> **EXTRAIT DU DOCUMENT**:
┏━━
Quand on sait que Yoon représente le courant traditionnellement pro-US de la classe dirigeante (le People Power Party qu’il dirige est l’hériter du Saenuri de Lee Myung-bak et Park Geu-hye) par opposition au parti dit Démocratique (de Moon Jae-in), plus enclin à considérer l’importance pour la classe dirigeante des liens économiques et géostratégiques avec la Chine, cela montre que la mainmise des USA sur la péninsule est de plus en plus sérieusement affaiblie. C’est un mouvement qui avait commencé avec la démission forcée de Park Geun-hye (la fille du dictateur Park Cheung-hee) autour de l’installation des THADS. Le sens des sanctions toutes symboliques de la Chine à l’époque avaient été bien compris à Séoul. Si ce mouvement se développe dans la direction de l’histoire, on pourra même disent certains (1) alors envisager à terme la réunification de la Corée sous l’aile tutélaire du grand frère voisin. Une hypothèse qui inquiète sérieusement le Japon et les USA qui trouveront bien le moyen de s’y opposer, efficacement ou non, nous le saurons bientôt. C’est dans ce sens que le destin de la (des) Corée(s) est intimement lié à la situation à Taiwan.
le Japon n’a, au final, pas du tout réservé le même sort que Seoul à Pelosi, puisqu’elle a rencontré Kishida, et que, à l’issue de leur petit-déjeuner, ils se sont exprimés négativement sur les actions de la Chine. le gouvernement japonais, fidèle à lui-même, se range corps et âme derrière la provocation US et a bien sûr paraphé la déclaration du G7. Il profite d’ailleurs de la situation pour avancer son agenda de révision de la constitution pacifique et ses revendications sur les îles Diaoyu/Senkaku, dont la possession est disputée entre le Japon, la Chine et même Taiwan. Il semble que les 5 missiles que le Japon déclare avoir amerri dans sa ZEE ont en fait fini leur course à proximité de ces îles. La définition de cette zone comme ZEE japonaise est unilatérale.(note et traduction de Jean-Luc Picker)
Alors que les tensions régionales sont à leur maximum, Yoon Suk-yeol snobe Pelosi plutôt que de risquer de froisser la Chine
Global Times staff reporters, 4 Août 2022
https://www.globaltimes.cn/page/202208/1272267.shtml
L’adjointe du porte-parole du ministère des Affaires Etrangères Coréen, Ahn Eun-ju, lors d’une conférence de presse à Seoul, Corée du Sud, le 4 Août 2022. Elle a confirmé que le gouvernement en place soutient le principe d’une seule Chine. Photo VCG
Le président de la Corée du Sud Yoon Suk-yeol n’a ‘malheureusement’ pas pu rencontrer la présidente de la chambre des représentants états-unienne Nancy Pelosi pendant sa visite à Séoul. Pour beaucoup d’experts Chinois, cette ‘absence’ s’explique par le souhait du gouvernement Sud Coréen de ne pas se trouver dans une situation embarrassante. La visite de Pelosi à Seoul était organisée à la suite de sa visite à Taiwan qui a suscité une vive réaction de la part de la Chine et a résulté en une aggravation des tensions dans la région. Il est probable que les dirigeants Sud Coréens aient réalisé que quiconque déroulerait le tapis rouge à Pelosi en ce moment critique risquait de provoquer la Chine.
┗━━
> **CONTENU DES DONNÉES**:
┏━━
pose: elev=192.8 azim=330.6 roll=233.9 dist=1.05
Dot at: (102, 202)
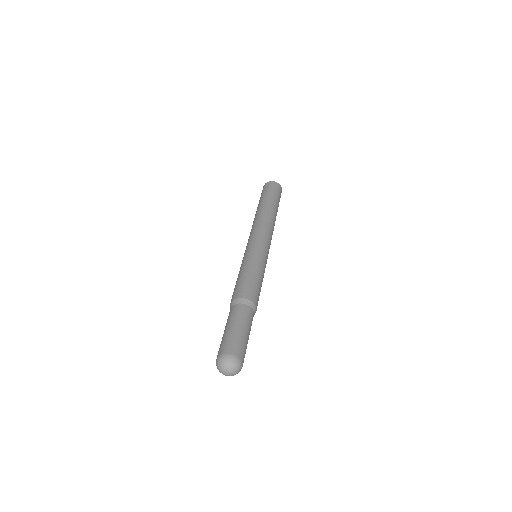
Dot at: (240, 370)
┗━━
> **CONSIGNE**:
Poursuivez l'article sur la visite de Pelosi à Séoul à partir de sa dernière phrase. La liste n'a aucun rapport avec l'article sur la visite de Pelosi à Séoul.

> **RÉPONSE ATTENDUE**:
Pelosi aura finalement été reçue par Kim Jin-pyo, le président de l’Assemblée Nationale Sud Coréenne, accompagné d’une délégation parlementaire. Elle a pu ensuite échanger par téléphone avec Yoon sur des questions bilatérales telles que l’alliance entre les deux pays et leurs politique étrangères respectives. Yoon était en vacances cette semaine, et Park Jin, son ministre des affaires étrangères en déplacement au Cambodge pour les rencontres de l’ASEAN.
Selon le Financial Times, Yoon était chez lui à Séoul. Il s’est rendu au théâtre et a dîné avec les acteurs alors que Pelosi atterrissait dans la capitale.
Pelosi et sa délégation sont arrivés en Corée du Sud mercredi soir directement de Taiwan où sa visite non confirmée a été fermement condamnée par la Chine et la communauté internationale.
Lors de sa dernière visite à Séoul en 2015, elle avait rencontré la présidente Park Geun-hye et son ministre des affaires étrangères Yun Byung-se.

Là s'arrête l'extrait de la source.